[Task requirements]:
Exactly as they appear, copy the lines from the one holding "table_cell [394, 1333, 777, 1486]" through the end of the records, leaving pictures out.

Segment Start: Exercise data

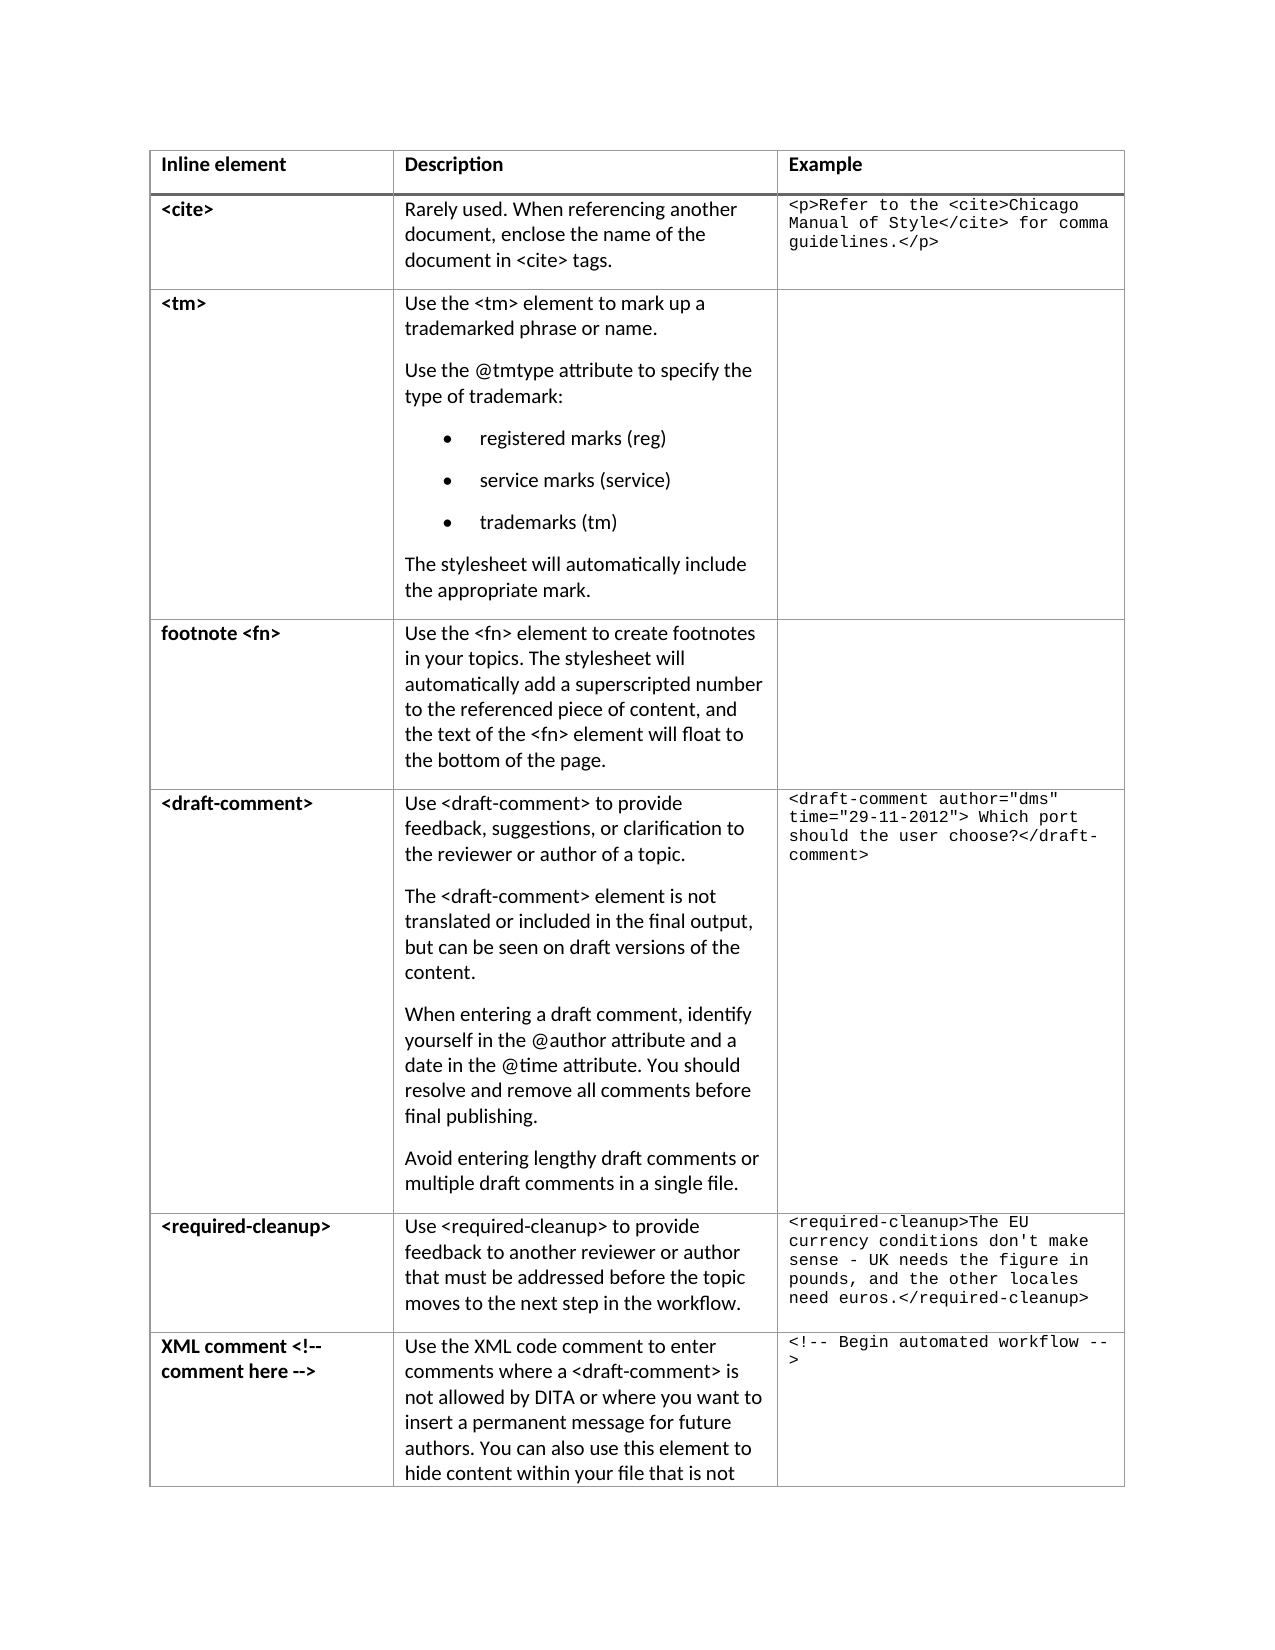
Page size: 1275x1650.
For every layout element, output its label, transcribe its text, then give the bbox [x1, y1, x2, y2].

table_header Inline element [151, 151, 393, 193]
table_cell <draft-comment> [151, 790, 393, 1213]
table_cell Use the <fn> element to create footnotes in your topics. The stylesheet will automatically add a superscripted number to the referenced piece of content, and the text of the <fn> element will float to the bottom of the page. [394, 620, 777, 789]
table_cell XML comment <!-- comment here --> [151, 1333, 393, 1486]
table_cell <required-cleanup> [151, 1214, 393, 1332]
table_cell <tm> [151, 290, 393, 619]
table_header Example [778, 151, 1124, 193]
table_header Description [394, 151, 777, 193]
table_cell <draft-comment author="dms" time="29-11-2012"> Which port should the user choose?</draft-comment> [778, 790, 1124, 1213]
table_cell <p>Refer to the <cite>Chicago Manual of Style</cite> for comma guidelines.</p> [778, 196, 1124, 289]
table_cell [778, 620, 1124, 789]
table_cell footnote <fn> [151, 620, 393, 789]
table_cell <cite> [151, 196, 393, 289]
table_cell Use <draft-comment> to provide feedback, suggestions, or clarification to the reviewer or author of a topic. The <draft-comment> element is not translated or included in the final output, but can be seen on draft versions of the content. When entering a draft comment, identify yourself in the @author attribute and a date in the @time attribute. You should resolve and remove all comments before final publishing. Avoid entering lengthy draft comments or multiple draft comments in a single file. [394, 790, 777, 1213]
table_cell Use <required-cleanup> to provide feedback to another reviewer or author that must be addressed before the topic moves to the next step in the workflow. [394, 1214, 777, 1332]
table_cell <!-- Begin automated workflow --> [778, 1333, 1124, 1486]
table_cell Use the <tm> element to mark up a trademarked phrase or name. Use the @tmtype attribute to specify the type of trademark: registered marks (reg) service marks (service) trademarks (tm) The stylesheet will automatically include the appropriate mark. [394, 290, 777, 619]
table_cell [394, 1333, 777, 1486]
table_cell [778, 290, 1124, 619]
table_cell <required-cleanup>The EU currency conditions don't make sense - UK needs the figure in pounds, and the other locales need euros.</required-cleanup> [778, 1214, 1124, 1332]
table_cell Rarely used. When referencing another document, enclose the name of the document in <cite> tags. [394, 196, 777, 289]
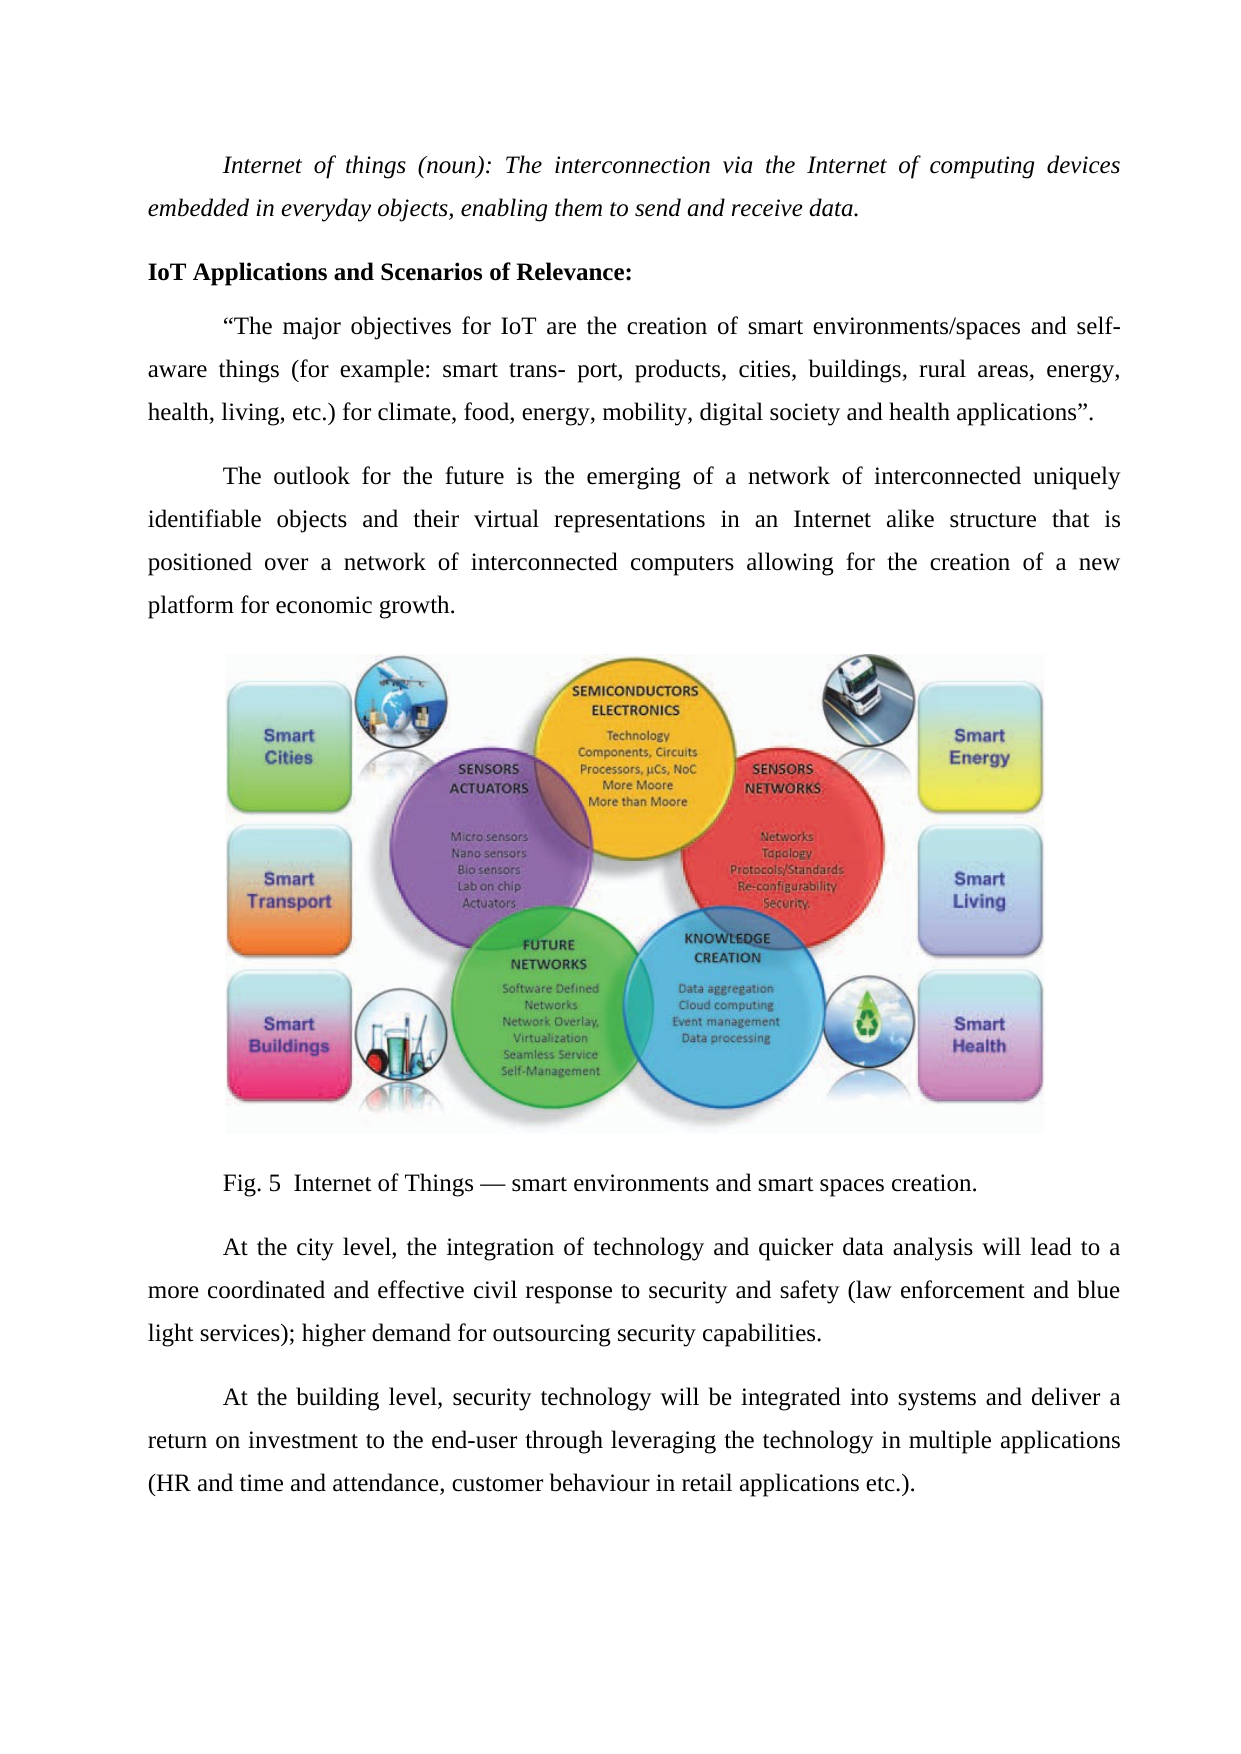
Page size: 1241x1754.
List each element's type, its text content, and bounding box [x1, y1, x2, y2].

Segment End: Exercise data

[Written solution]:
table_cell [394, 1333, 777, 1486]
table_cell [778, 290, 1124, 619]
table_cell <required-cleanup>The EU currency conditions don't make sense - UK needs the figure in pounds, and the other locales need euros.</required-cleanup> [778, 1214, 1124, 1332]
table_cell Rarely used. When referencing another document, enclose the name of the document in <cite> tags. [394, 196, 777, 289]
Page size: 1241x1754.
List each element's type, its text content, and bounding box [x1, y1, x2, y2].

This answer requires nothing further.